Rev. Dr. Russell D. Moore is president of the Southern Baptist Ethics & Religious Liberty Commission, the Southern Baptist Convention's official entity assigned to address social, moral, and ethical concerns. He speaks frequently on issues of theology, culture, and public policy, and is often quoted or published by the nation's leading news media. He blogs regularly at "Moore to the Point" and is the author or editor of five books and a regular columnist for Baptist Press. An ordained minister, Moore has served as pastor for several Southern Baptist churches and chairman and four-time member of the SBC Resolutions Committee.

"We are not created as 'spouse A' and 'spouse B,' but as man and as woman, and in marriage as husband and as wife, in parenting as mother and as father. Masculinity and femininity are not aspects of the fallen order to be overcome, but are instead part of what God declared from the beginning to be very good."

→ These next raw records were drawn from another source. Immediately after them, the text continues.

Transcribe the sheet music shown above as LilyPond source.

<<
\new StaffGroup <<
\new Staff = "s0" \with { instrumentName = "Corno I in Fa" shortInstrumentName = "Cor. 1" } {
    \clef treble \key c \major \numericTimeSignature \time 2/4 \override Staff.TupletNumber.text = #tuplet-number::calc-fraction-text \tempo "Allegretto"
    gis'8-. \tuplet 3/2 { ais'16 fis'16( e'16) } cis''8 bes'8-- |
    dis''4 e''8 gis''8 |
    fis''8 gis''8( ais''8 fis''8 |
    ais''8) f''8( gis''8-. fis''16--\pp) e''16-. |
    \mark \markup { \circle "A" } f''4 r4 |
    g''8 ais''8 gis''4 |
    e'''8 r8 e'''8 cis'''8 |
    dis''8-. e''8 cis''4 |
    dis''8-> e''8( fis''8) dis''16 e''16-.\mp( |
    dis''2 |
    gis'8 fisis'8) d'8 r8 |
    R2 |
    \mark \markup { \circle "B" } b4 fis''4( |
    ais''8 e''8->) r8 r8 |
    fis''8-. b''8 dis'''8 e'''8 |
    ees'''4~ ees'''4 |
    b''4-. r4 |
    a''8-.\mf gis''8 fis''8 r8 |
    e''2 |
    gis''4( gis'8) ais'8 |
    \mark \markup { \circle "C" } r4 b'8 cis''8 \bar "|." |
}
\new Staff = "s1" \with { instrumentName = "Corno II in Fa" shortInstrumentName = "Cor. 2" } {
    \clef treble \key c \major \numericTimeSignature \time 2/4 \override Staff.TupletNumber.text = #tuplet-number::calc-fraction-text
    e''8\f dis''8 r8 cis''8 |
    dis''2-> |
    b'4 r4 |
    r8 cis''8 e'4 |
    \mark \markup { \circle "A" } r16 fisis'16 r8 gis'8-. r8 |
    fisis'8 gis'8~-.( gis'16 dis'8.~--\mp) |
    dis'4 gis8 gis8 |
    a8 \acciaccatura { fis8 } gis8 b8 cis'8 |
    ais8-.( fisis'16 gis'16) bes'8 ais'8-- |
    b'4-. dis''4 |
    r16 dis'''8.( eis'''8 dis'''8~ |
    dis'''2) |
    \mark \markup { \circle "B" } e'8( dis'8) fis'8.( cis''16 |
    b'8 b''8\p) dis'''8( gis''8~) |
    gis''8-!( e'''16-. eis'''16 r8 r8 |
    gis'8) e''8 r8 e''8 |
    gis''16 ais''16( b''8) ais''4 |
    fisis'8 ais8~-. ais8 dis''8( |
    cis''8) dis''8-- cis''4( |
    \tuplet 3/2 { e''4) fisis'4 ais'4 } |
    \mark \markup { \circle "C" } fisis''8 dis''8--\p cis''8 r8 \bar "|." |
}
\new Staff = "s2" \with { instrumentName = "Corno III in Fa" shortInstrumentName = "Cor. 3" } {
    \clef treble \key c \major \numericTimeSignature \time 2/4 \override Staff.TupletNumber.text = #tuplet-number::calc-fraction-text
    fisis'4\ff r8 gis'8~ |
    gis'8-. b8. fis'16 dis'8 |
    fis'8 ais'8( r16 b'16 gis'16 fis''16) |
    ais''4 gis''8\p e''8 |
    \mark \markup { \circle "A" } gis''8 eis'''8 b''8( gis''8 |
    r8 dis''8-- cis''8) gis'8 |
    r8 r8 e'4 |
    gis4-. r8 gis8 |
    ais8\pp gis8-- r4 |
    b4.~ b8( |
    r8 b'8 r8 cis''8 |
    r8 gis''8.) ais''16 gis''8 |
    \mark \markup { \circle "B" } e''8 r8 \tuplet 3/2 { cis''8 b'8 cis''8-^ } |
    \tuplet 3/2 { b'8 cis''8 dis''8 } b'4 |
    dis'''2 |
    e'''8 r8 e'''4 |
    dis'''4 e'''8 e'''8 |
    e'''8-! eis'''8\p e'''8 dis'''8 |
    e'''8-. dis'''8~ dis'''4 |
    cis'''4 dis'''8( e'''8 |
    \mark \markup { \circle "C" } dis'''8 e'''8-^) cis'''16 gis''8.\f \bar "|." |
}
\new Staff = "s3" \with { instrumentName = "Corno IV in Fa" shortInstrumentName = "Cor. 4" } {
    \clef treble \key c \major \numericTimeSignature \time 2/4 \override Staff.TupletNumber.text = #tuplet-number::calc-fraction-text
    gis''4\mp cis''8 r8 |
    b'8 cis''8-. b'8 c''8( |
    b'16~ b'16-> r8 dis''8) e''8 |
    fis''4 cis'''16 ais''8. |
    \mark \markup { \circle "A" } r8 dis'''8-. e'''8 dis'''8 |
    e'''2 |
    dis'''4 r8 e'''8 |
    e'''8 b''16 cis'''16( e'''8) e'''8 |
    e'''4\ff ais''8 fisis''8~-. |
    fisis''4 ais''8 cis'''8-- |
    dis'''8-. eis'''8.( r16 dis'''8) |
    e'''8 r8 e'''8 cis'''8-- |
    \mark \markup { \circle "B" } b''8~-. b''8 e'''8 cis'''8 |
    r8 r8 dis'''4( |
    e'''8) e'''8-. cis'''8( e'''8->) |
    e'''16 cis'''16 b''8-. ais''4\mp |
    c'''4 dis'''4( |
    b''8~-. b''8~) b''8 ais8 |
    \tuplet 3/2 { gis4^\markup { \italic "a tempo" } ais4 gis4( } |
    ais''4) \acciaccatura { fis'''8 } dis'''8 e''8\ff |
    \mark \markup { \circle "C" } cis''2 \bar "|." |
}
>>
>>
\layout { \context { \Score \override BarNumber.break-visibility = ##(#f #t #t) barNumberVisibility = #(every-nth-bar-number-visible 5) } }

Kala Acharya, PhD, has been the director of K.J. Somaiya Bharatiya Sanskriti Peetham Cultural and Research Institute in India since its inception in 1989. During her tenure the institute has been developed as a center for interreligious dialogue between Hinduism, Christianity, and Islam, and offers post-graduate programs in Sanskrit, yoga, philosophy, and history. The author of several books, Acharya represented Hinduism in international interreligious meetings organized by the Pontifical Council for Interreligious Dialogue. She has been a member of the Secretariat of the Congress of the Leaders of World and Traditional Religions in Kazakhstan and was appointed as an ambassador for the Parliament of World Religions in 2009.

"Human life is all about relationship. It cannot become complete unless it fuses into a fuller integrated bond which includes both man and woman, husband and wife, mother and child, grandmother and child, and male and female colleagues in vocation."

Cardinal Gerhard Müller is prefect of the Congregation for the Doctrine of the Faith. In addition, he is president of the Pontifical Commission Ecclesia Dei, the Pontifical Biblical Commission, and the International Theological Commission. From 1986 to 2002, he was professor of dogmatic theology at Ludwig Maximilian University in Munich, Germany. He has also taught as a visiting professor at universities in Peru, the United States, India, Spain, Italy, Switzerland, and Brazil.

"This fact, indelible in human nature, reveals our radical dependence: we do not complete ourselves from our own selves, we are not totally self-sufficient."

Bishop Jean Laffitte, secretary of the Pontifical Council for the Family, is a member of the Emmanuel Community and was ordained a priest in 1989. From 1990 to 1994, he was superior of the chaplains of Paray-le-Monial. He has taught ethics and the spirituality of marriage and family at the Pontifical John Paul II Institute and is the author of numerous publications, including most recently La scelta della famiglia (translated into several languages) and Le Christ destin de l'homme.